Directions ::
Could you print, unchanged, the part of the records that opens with the line containing "Enter the time on the watch" and closes at the end of the records, both ends included, with the pictures left out?

*** Data excerpts

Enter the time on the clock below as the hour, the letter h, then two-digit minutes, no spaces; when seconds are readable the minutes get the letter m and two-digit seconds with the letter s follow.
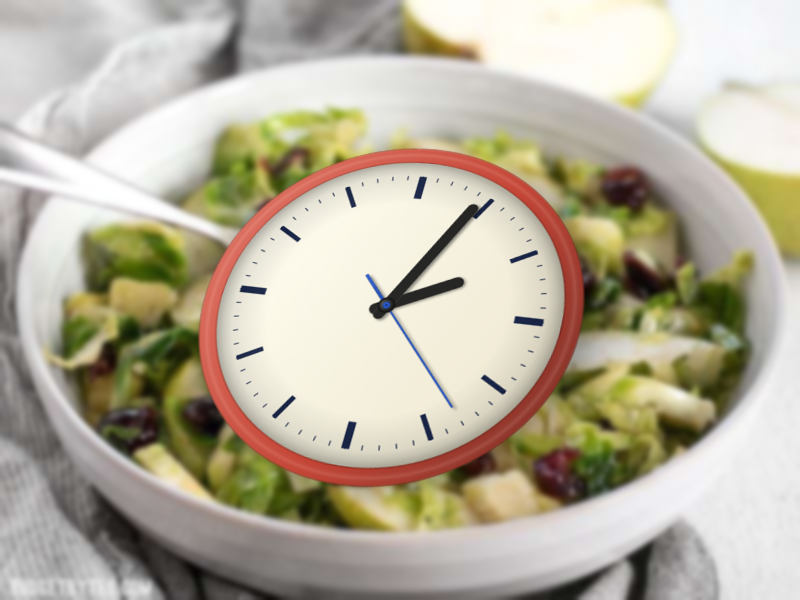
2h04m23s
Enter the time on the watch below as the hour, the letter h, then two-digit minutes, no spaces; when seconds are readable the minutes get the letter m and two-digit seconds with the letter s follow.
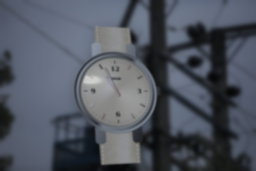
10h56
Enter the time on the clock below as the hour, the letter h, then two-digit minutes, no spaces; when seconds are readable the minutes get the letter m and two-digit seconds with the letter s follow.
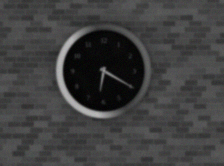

******

Response for this exercise ::
Enter the time on the watch below as the hour, the letter h, then two-digit minutes, no spaces; when seconds are readable the minutes get the letter m and two-digit seconds with the letter s follow.
10h56
Enter the time on the clock below as the hour, the letter h, then two-digit minutes, no spaces; when seconds are readable the minutes get the letter m and two-digit seconds with the letter s follow.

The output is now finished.